Quarant'anni fa, l'incidente di Chernobyl segnò profondamente Brescia, rivelando la fragilità del territorio di fronte a una minaccia invisibile. La nube radioattiva generò timori diffusi, portando a misure precauzionali e analisi sulla contaminazione.
La nube radioattiva raggiunse l'Europa
Il 26 aprile 1986 segnò un punto di svolta nella storia. Un guasto al reattore numero 4 della centrale nucleare di Chernobyl scatenò il più grave incidente atomico mai registrato. L'iniziale silenzio dell'Unione Sovietica, durato 48 ore, rese difficile la comprensione della reale portata dell'evento per l'Occidente. Le prime notizie giunsero a Brescia solo il 30 aprile, con un titolo allarmante: «Una nube atomica minaccia l’Europa». Le informazioni erano frammentarie e contrastanti, alimentando l'apprensione generale.
La paura si trasformò rapidamente in un'ansia collettiva. Le autorità locali emisero raccomandazioni per limitare l'esposizione all'aria aperta. Molti ricordano i genitori che proibivano ai figli di giocare nei cortili. Vennero consigliate misure igieniche specifiche, come l'assunzione di iodio. Si suggerì anche di evitare il consumo di determinati alimenti.
Misure precauzionali e analisi a Brescia
Il 3 maggio, il ministro della Sanità, Costante Degan, ordinò il divieto di vendita di verdure a foglia. La Centrale del Latte di Brescia, su richiesta del sindaco Pietro Padula, sospese la distribuzione di latte fresco. Venne privilegiata la distribuzione di latte UHT a lunga conservazione. Le analisi condotte sul territorio registrarono un aumento della radioattività fino a cento volte i valori normali.
Il quotidiano locale riportò: «Fall Out a Brescia, fino a 100 volte l’aumento della radioattività». Queste misurazioni riguardavano l'acqua piovana, analizzata dal laboratorio di fisica dell'istituto «Calini». Nel frattempo, da Mosca continuavano a minimizzare l'accaduto, fornendo dati insufficienti.

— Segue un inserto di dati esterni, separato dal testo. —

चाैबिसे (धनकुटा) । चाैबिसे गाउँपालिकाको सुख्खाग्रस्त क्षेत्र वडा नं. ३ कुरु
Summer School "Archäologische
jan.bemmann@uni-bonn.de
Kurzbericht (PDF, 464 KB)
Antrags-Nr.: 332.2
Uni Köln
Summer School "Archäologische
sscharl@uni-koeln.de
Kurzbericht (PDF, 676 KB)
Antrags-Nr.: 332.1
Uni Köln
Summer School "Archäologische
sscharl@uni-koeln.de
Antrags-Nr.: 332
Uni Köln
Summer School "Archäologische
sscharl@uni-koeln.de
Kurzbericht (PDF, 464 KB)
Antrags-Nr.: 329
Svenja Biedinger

Nei giorni successivi, la preoccupazione si intensificò. In provincia, i primi 600 quintali di ortaggi vennero distrutti. Questo causò grande amarezza tra i produttori locali. I cittadini presero d'assalto i negozi per acquistare verdura surgelata. I prezzi dei prodotti agricoli non colpiti dall'allarme aumentarono significativamente.
La gravità del disastro divenne sempre più chiara. L'evento ebbe ripercussioni anche sulla politica nazionale. In Italia, la politica energetica del governo Craxi fu messa in discussione. Iniziò a farsi strada l'idea di un referendum sull'energia nucleare. Il 7 maggio, l'URSS finalmente ammise ufficialmente l'incidente.

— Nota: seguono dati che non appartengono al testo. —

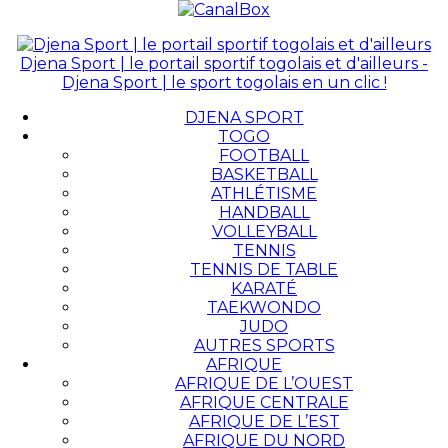
Djena Sport | le portail sportif togolais et d'ailleurs -
Djena Sport | le sport togolais en un clic !
DJENA SPORT
TOGO
FOOTBALL
BASKETBALL
ATHLÉTISME
HANDBALL
VOLLEYBALL
TENNIS
TENNIS DE TABLE
KARATÉ
TAEKWONDO
JUDO
AUTRES SPORTS
AFRIQUE
AFRIQUE DE L’OUEST
AFRIQUE CENTRALE
AFRIQUE DE L’EST
AFRIQUE DU NORD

La gestione dell'emergenza e il ritorno alla normalità
A Brescia, l'Ospedale Civile e l'Ussl attivarono protocolli per monitorare i livelli di radioattività nell'aria e nel suolo. L'unità socio sanitaria istituì un numero telefonico dedicato. Il servizio d'igiene era disponibile per rispondere alle domande dei cittadini. Il centralino fu letteralmente preso d'assalto dalle chiamate.
Il 13 maggio giunse la prima notizia rassicurante: l'emergenza era terminata. Tra il 13 e il 17 maggio, il latte fresco e le verdure tornarono regolarmente sulle tavole dei bresciani. Dopo circa due settimane, l'attenzione mediatica si spostò su altri argomenti. Il quotidiano iniziò a coprire la raccolta firme per il referendum.
Questo referendum, tenutosi nel 1987, portò all'abbandono dell'energia nucleare in Italia. L'incidente di Chernobyl lasciò un segno indelebile, modificando la percezione del rischio tecnologico e la sensibilità ambientale a livello globale e locale.
Le cause e le stime delle vittime
L'esplosione avvenne all'1:23 del 26 aprile 1986. Fu causata da un errore umano durante un test di sicurezza sul reattore numero quattro. La centrale si trovava nell'Ucraina settentrionale, all'epoca parte dell'Unione Sovietica. La nube radioattiva si diffuse rapidamente, contaminando Ucraina, Bielorussia e Russia, per poi estendersi in tutta Europa.
Un rapporto delle Nazioni Unite del 2005 stimò circa 4.000 decessi, tra accertati e previsti, nei tre paesi più colpiti. Stime più recenti di Greenpeace, risalenti al 2006, ipotizzano un numero complessivo di 100.000 vittime a livello mondiale.